__Task description__
Using the data below, transcribe exactly everything from the line that contains "it gutem Gewissen" down to the line that contains "Novità: Protezione Civile". Include both of those lines and none of the pictures.
====== Source data ======
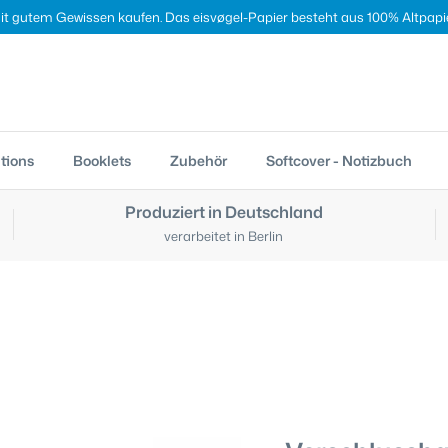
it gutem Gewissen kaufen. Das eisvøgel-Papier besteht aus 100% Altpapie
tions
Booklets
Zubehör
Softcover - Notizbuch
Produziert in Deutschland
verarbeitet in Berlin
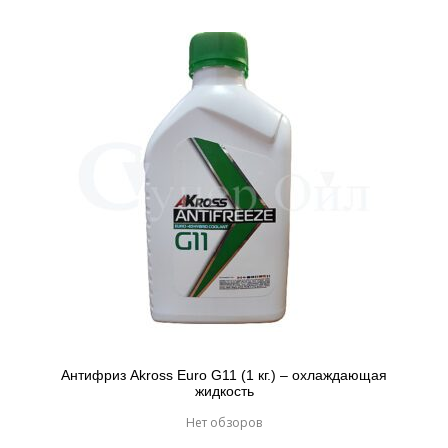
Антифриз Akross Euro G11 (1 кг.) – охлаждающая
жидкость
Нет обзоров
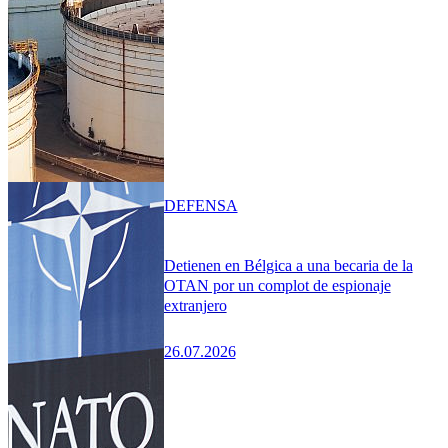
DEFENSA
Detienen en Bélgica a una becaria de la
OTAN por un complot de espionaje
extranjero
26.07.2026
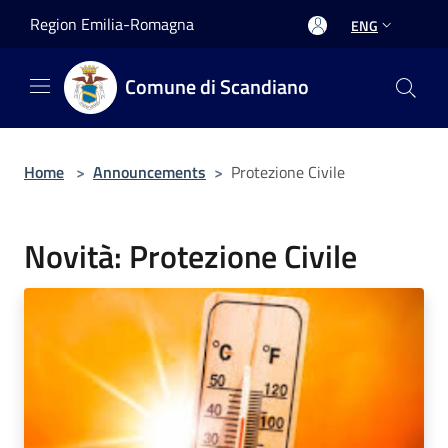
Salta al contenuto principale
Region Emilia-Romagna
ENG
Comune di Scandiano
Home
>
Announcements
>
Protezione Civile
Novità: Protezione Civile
======
====== Source data ======
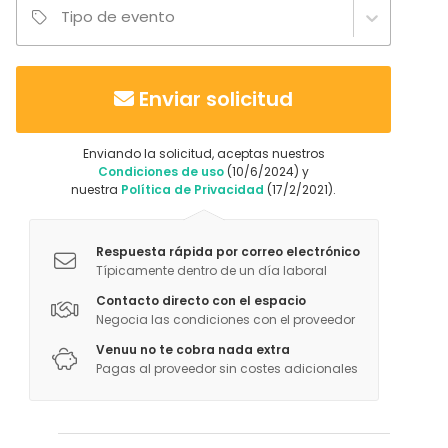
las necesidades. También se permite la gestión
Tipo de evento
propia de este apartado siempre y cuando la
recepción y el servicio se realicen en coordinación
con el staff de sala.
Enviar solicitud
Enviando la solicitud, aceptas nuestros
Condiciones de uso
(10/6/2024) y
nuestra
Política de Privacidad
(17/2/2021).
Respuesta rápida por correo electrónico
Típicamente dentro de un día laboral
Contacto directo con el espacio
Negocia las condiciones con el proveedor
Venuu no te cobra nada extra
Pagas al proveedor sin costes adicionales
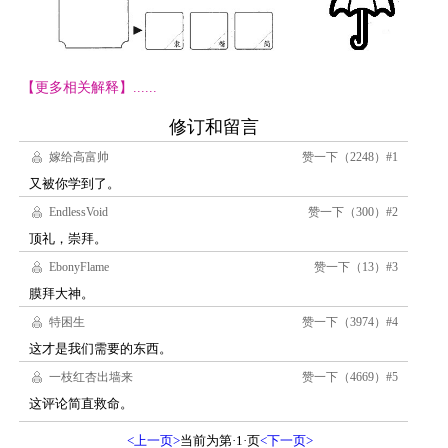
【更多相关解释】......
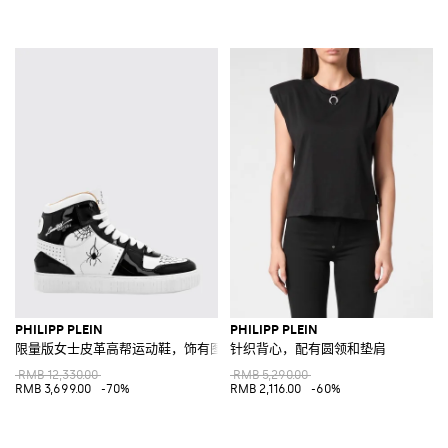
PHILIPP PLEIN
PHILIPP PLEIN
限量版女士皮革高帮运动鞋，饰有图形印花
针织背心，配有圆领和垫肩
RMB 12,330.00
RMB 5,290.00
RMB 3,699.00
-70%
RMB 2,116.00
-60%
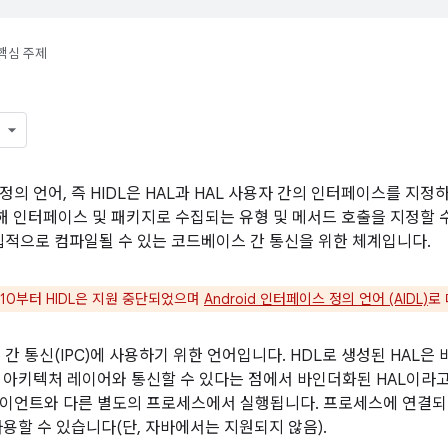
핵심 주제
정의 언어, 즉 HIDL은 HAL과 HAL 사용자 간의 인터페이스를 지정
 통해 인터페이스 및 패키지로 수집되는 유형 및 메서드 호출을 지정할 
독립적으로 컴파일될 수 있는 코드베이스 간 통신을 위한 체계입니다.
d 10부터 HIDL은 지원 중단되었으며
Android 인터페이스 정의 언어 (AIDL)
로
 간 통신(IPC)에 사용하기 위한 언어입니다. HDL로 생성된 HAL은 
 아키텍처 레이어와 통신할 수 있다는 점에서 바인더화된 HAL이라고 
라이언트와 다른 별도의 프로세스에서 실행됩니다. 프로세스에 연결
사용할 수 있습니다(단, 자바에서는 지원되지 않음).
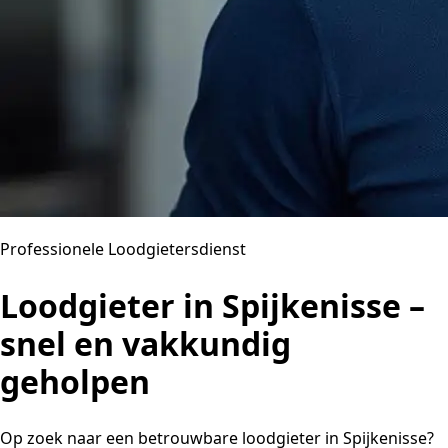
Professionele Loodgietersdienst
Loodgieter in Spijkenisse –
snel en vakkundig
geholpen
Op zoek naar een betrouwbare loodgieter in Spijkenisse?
======
__Solution for this task__
it gutem Gewissen kaufen. Das eisvøgel-Papier besteht aus 100% Altpapie
tions
Booklets
Zubehör
Softcover - Notizbuch
Produziert in Deutschland
verarbeitet in Berlin
Антифриз Akross Euro G11 (1 кг.) – охлаждающая
жидкость
Нет обзоров
DEFENSA
Detienen en Bélgica a una becaria de la
OTAN por un complot de espionaje
extranjero
26.07.2026
Salta al contenuto principale
Region Emilia-Romagna
ENG
Comune di Scandiano
Home
>
Announcements
>
Protezione Civile
Novità: Protezione Civile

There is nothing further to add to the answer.